**SUPPLIED TEXT:**
Limitations of Context #

Tip: Start a fresh conversation for every new task.

In the early days of LLMs, context sizes were very limited. For example, GPT-3 and GPT-3.5 had context windows of 2,000 tokens and 4,000 tokens, respectively. This severely limited the amount of information users could add to the conversation. It also meant that after a few thousand words, the early versions of ChatGPT would start to forget the start of the conversation. Luckily such short context windows are a thing of the past. Today, GPT-5 accepts a maximum of 272,000 input tokens and can generate another 128,000 tokens on top of that.Google’s Gemini 2.5 Pro even has a context window of 1 million tokens! For everyday conversations, this is more than enough.

Deep Dive: Attention in the Transformer

The neural network behind most Large Language Models is based on the so-called transformer architecture. One crucial component of this architecture is the attention mechanism — so much so that the paper that introduced the transformer architecture is titled Attention Is All You Need (Vaswani et al. 2017). Thanks to this mechanism, LLMs can ingest large contexts and focus on exactly those tokens in the preceding conversation they need for their response.

The attention mechanism was originally developed for machine translation. Bahdanau et al. (2015) found that adding attention to a neural network enabled it to translate much better between two languages. For example, the figure below shows the distribution of attention when a neural network translates an English sentence to French. As it generates the French sentence word by word, mostly its attention is focused on the single word with the same position in the English sentence. However, the attention mechanism allows it to correctly reverse the order of the words in European Economic Area and translate the two-word English verb phrase was signed to its three-word French counterpart a été signé. In a similar way, an LLM will use its attention mechanism to single out the parts of the conversation that are most relevant for its next response.

**BRIEF:**
In the text on context limitations, how many input tokens does GPT-5 accept at most?

**MATERIAL PROVIDED:**

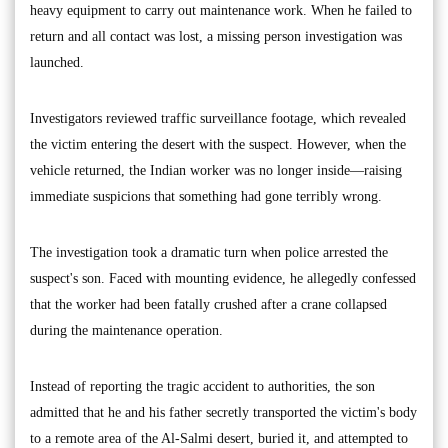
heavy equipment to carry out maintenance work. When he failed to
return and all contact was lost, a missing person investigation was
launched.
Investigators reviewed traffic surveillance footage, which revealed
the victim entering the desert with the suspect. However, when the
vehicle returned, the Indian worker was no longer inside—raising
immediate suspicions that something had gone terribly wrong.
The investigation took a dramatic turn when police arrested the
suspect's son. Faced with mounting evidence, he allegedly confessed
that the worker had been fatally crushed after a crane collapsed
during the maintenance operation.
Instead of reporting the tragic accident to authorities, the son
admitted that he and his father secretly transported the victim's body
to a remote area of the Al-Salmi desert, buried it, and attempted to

==

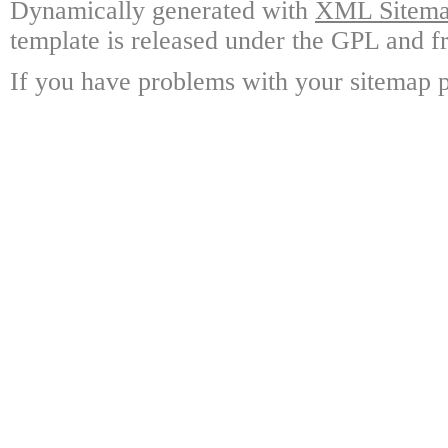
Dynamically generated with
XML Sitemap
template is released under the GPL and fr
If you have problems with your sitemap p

* * *

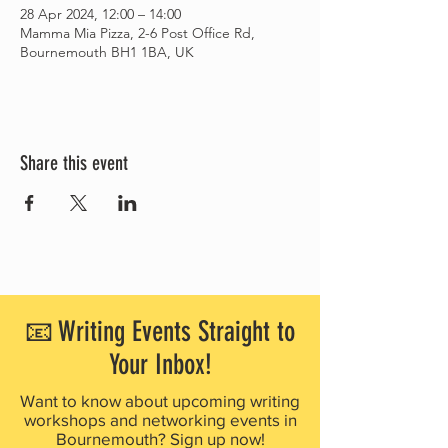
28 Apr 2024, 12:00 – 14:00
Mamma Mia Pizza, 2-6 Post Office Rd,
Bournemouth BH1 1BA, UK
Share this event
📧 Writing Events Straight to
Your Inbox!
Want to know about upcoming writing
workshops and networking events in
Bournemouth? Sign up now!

**OUTPUT BELOW:**
272,000 tokens.